IL TEATRONE DELLA POLITICA/8 - COSSIGA "FOOL" SHAKESPEARIANO: IL SACRO GIULLARE CHE INDICA LA MANCANZA DI UN CENTRO, SCAGLIA LO SCETTRO DEL COMANDO GRIDANDO COSE SCOMBINATE.

Da "Il Teatrone della Politica", di Filippo Ceccarelli - Longanesi & C. (2003)

Una maschera per Cossiga

Come il presidente della Repubblica Sandro Pertini, all'inizio degli anni Ottanta, diede corpo alle prime forme di politica-spettacolo, così fu un altro capo dello Stato in carica, dieci anni dopo, ad accompagnare quel processo alla fase successiva, contrassegnata dallo spettacolo che si mangia la politica.

(Francesco cossiga e Sabrina Colle-U.Pizzi)


È difficile stabilire il momento esatto in cui Francesco Cossiga, che fino a quel momento era apparso come un personaggio piuttosto scolorito, scopri in sé e mise in scena la più straordinaria e bizzarra vocazione teatrale.

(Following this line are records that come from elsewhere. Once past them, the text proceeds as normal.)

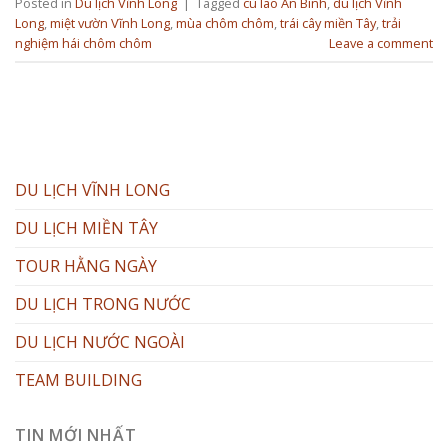
Posted in
Du lịch Vĩnh Long
|
Tagged
cù lao An Bình
,
du lịch Vĩnh
Long
,
miệt vườn Vĩnh Long
,
mùa chôm chôm
,
trái cây miền Tây
,
trải
nghiệm hái chôm chôm
Leave a comment
DU LỊCH VĨNH LONG
DU LỊCH MIỀN TÂY
TOUR HẰNG NGÀY
DU LỊCH TRONG NƯỚC
DU LỊCH NƯỚC NGOÀI
TEAM BUILDING
TIN MỚI NHẤT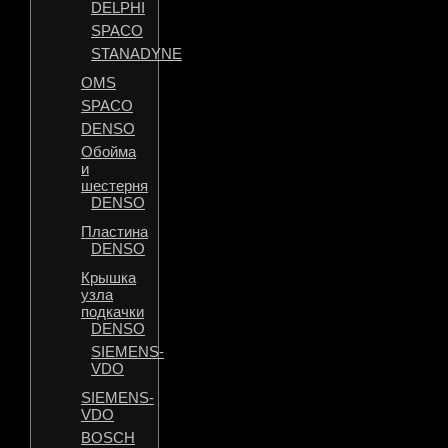
DELPHI
SPACO
STANADYNE
OMS
SPACO
DENSO
Обойма
и
шестерня
DENSO
Пластина
DENSO
Крышка
узла
подкачки
DENSO
SIEMENS-
VDO
SIEMENS-
VDO
BOSCH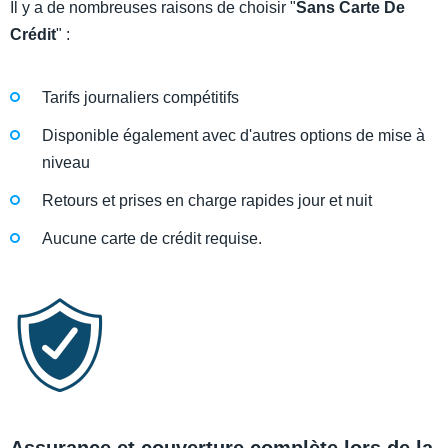
Il y a de nombreuses raisons de choisir "
Sans Carte De
Crédit
" :
Tarifs journaliers compétitifs
Disponible également avec d'autres options de mise à
niveau
Retours et prises en charge rapides jour et nuit
Aucune carte de crédit requise.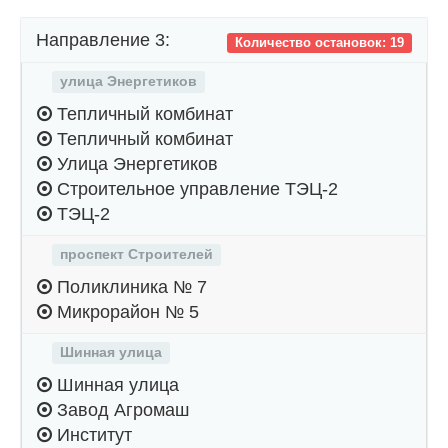
Направление 3:
Количество остановок: 19
улица Энергетиков
Тепличный комбинат
Тепличный комбинат
Улица Энергетиков
Строительное управление ТЭЦ-2
ТЭЦ-2
проспект Строителей
Поликлиника № 7
Микрорайон № 5
Шинная улица
Шинная улица
Завод Агромаш
Институт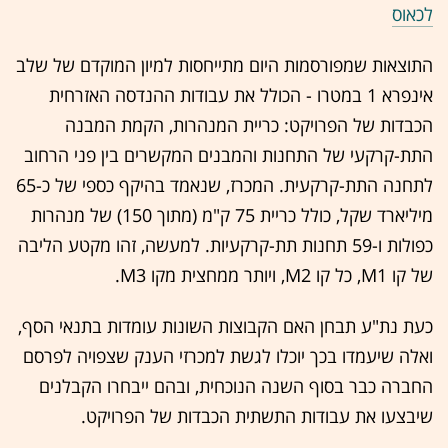
לכאוס
התוצאות שמפורסמות היום מתייחסות למיון המוקדם של שלב
אינפרא 1 במטרו - הכולל את עבודות ההנדסה האזרחית
הכבדות של הפרויקט: כריית המנהרות, הקמת המבנה
התת-קרקעי של התחנות והמבנים המקשרים בין פני הרחוב
לתחנה התת-קרקעית. המכרז, שנאמד בהיקף כספי של כ-65
מיליארד שקל, כולל כריית 75 ק"מ (מתוך 150) של מנהרות
כפולות ו-59 תחנות תת-קרקעיות. למעשה, זהו מקטע הליבה
של קו M1, כל קו M2, ויותר ממחצית מקו M3.
כעת נת"ע תבחן האם הקבוצות השונות עומדות בתנאי הסף,
ואלה שיעמדו בכך יוכלו לגשת למכרזי הענק שצפויה לפרסם
החברה כבר בסוף השנה הנוכחית, ובהם ייבחרו הקבלנים
שיבצעו את עבודות התשתית הכבדות של הפרויקט.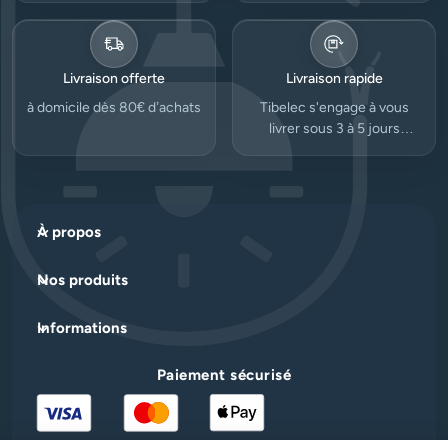
Livraison offerte
Livraison rapide
à domicile dès 80€ d’achats
Tibelec s'engage à vous
livrer sous 3 à 5 jours
ouvrés.
À propos
Nos produits
Informations
Paiement sécurisé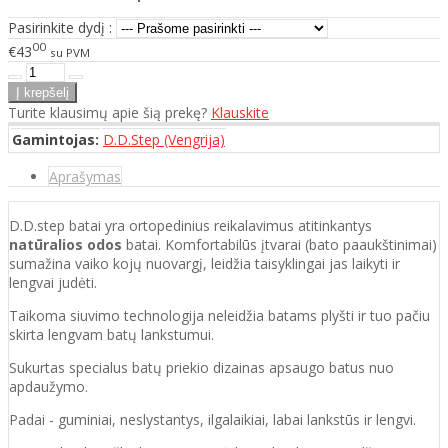
Pasirinkite dydį :
00
€43
su PVM
Turite klausimų apie šią prekę?
Klauskite
Gamintojas:
D.D.Step (Vengrija)
Aprašymas
D.D.step batai yra ortopedinius reikalavimus atitinkantys
natūralios odos
batai. Komfortabilūs įtvarai (bato paaukštinimai)
sumažina vaiko kojų nuovargį, leidžia taisyklingai jas laikyti ir
lengvai judėti.
Taikoma siuvimo technologija neleidžia batams plyšti ir tuo pačiu
skirta lengvam batų lankstumui.
Sukurtas specialus batų priekio dizainas apsaugo batus nuo
apdaužymo.
Padai - guminiai, neslystantys, ilgalaikiai, labai lankstūs ir lengvi.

Ma certo già il termine "picconate" correva al cuore e alla fantasia del pubblico. Perché il piccone fa rumore e solleva polvere, e quel che c'era prima sparisce di colpo sotto la violenza del ferro.

Ebbene, impugnato da un uomo finora schivo, quell'attrezzo gli attirò un'enorme popolarità. Nel 1992 Giovanni Berlinguer, che oltretutto di Cossiga è cugino di secondo grado, raccontò di essersi trovato di fronte a un rebus della "Settimana enigmistica" in cui la frase da decifrare era, appunto: "capo di Stato picconatore".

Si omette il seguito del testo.